Print the data exactly as written, but leave out each picture.

Document structure recognition data:
^^^^^^^^^^^^^^^^

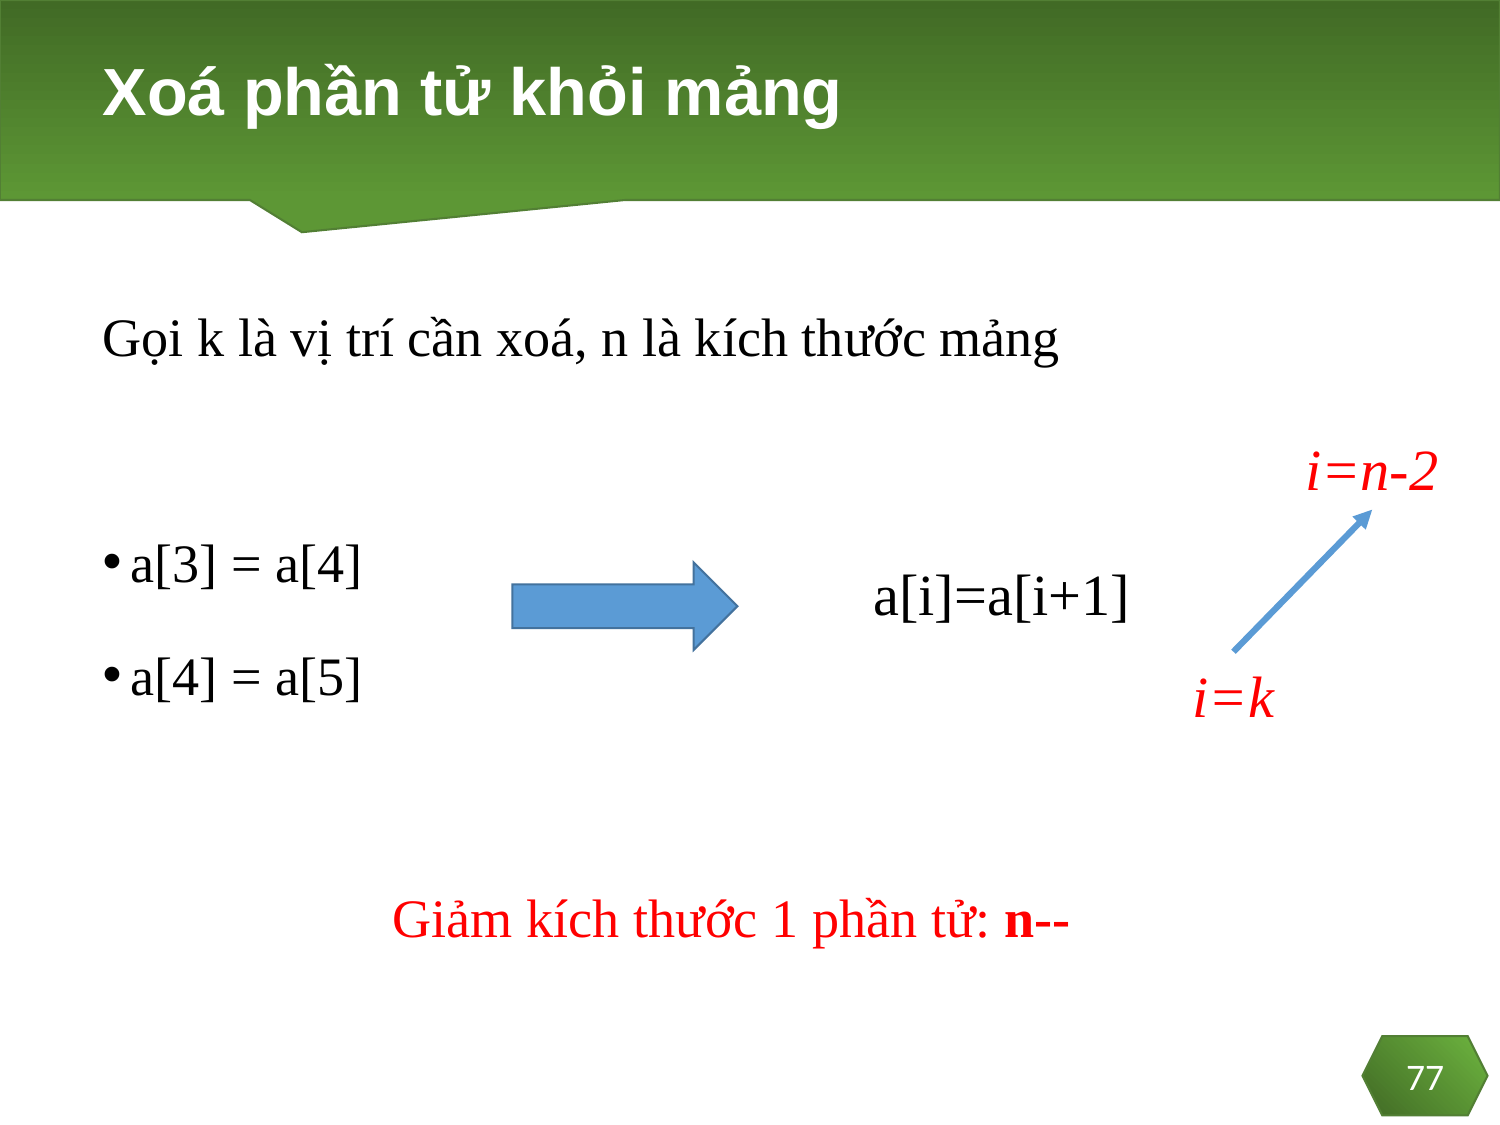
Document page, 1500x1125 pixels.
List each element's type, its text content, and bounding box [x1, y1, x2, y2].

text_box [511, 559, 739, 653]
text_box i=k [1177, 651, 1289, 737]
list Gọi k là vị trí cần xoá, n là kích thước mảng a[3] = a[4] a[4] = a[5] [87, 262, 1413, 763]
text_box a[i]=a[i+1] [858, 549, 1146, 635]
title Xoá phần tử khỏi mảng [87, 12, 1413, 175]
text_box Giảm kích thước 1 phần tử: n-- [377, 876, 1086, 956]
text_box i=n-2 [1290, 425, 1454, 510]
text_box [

^^^^^^^^^^^^^^^^

WRITTEN ANSWER:
Document page, 1500x1125 pixels.
List each element's type, its text content, and bounding box [x1, y1, x2, y2].

text_box [511, 559, 739, 653]
text_box i=k [1177, 651, 1289, 737]
list Gọi k là vị trí cần xoá, n là kích thước mảng a[3] = a[4] a[4] = a[5] [87, 262, 1413, 763]
text_box a[i]=a[i+1] [858, 549, 1146, 635]
title Xoá phần tử khỏi mảng [87, 12, 1413, 175]
text_box Giảm kích thước 1 phần tử: n-- [377, 876, 1086, 956]
text_box i=n-2 [1290, 425, 1454, 510]
text_box [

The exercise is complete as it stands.